There is very little elevation gain on the Florida Trail. That much is true. That does not mean the FT is a cake walk, however. Experienced hikers from Appalachia and out west tend to assume that the FT is easy because of its elevation profile, but mud and water are tough obstacles. Walking through ankle-deep mud on the FT is like walking uphill in the snow. You have to work hard to lift your foot against the suction of the mud, only to have it sink back down with each step. Preparing for the FT requires recognition of this reality.
The Florida Trail thrusts NOBO hikers into the Big Cypress Swamp on day one and the swamp is not to be underestimated. Walking through deep mud and standing water is difficult and slow, even
for the strongest hikers. Days are hot and daylight hours are short. If you get tired, you often cannot take a sit-down break, let alone call it a day and make camp, because there is no dry
land. Campsites are on small islands a full day's walk from each other.
This tiring trek through the swamp continues for 40 miles without a road crossing. There is no place to bail out. If you decide to quit, you can't. There is no choice except to keep hiking.

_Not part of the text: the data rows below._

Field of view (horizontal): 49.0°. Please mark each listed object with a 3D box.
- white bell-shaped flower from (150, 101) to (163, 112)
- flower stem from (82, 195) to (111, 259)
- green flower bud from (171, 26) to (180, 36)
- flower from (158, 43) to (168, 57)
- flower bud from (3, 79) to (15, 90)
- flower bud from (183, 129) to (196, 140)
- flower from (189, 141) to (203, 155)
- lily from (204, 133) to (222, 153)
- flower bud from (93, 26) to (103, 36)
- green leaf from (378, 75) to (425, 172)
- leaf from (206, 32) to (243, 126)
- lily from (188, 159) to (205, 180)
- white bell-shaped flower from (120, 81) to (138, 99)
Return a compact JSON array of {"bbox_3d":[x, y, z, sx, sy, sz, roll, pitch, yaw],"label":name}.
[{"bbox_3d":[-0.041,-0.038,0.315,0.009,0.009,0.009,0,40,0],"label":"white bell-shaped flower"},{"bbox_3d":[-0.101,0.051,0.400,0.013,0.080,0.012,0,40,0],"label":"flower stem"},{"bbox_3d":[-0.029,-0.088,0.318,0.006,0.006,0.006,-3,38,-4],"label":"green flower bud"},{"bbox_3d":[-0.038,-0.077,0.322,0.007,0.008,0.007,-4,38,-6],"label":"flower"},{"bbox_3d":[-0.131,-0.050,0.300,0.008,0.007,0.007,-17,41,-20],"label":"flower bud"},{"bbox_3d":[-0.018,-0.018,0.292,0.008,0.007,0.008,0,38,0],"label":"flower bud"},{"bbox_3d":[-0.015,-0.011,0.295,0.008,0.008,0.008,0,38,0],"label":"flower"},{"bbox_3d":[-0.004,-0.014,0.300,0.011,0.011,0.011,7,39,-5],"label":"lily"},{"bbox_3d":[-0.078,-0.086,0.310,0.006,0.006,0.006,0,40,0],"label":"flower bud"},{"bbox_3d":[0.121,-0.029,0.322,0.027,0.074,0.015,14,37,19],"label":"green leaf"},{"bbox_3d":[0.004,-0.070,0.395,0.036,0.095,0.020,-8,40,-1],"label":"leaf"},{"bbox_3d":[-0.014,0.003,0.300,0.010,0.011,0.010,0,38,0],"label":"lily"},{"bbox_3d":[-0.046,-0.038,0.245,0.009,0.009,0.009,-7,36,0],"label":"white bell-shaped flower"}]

Even when you leave Big Cypress at I75, you are still ____ miles from Clewiston, the first town on the FT and the first opportunity for an indoor zero day.
For these reasons we recommend that you arrive at the terminus strong, fit, and comfortable carrying your pack.
Despite training physically for the hike, the first two weeks will be difficult on your body. Even people in great shape do not exercise eight hours a day, every day, for weeks at a time.
However, that is what a thru-hike is like: unending exercise.
During the first two weeks the body panics — unsure what is happening, it diverts blood from the digestive and other organs to supply muscles. Consequently, you lose your appetite. After a long hard day of hiking, you find that you just can’t finish your dinner. It feels awful, but you have to force yourself to eat.
Around day fourteen you feel as if a switch has been thrown — suddenly your appetite returns (greater than normal too), and you have more stamina. This has happened to our editors on every thru-hike (and thru-paddle) we've undertaken.
So take it slow the first two weeks and give your body time to adjust to the challenge of the trail. Only hike a few miles the first and second day, then add a few more. And if you can, take a break every twenty minutes — it’s a marathon, not a sprint. This is the best strategy for someone starting a long trek, whether it's their first thru-hike or their fifth.
A zero day is a day where you do zero miles on the trail. A nero is a near-zero, typically a brief couple of easy miles before getting into town.
It is crucial to your health and the overall success of your thru-hike that you take a zero day once a week. Even God rested on the seven day. (Supposedly, we weren't there.) Your body needs a rest and without a regular schedule of zero days, you will flame out and the trip will come to an end.
However, what tends to happen is that zero days become work days. Gear is cleaned and repaired, groceries are bought, laundry is washed, et cetera. Thru-hikers consistently report being more tired at the end of a zero day — from running errands — than they are at the end of a normal hiking day. Our editors prefer to nero into a trail town, get chores done that day, and then zero the next day.
Also, if you have plenty of supplies, you can zero at a campsite. We love to do this — spend a day hanging out in camp, reading, watching the lake or river, exploring the hammock or forest or park where we've camped. These are the most relaxing days.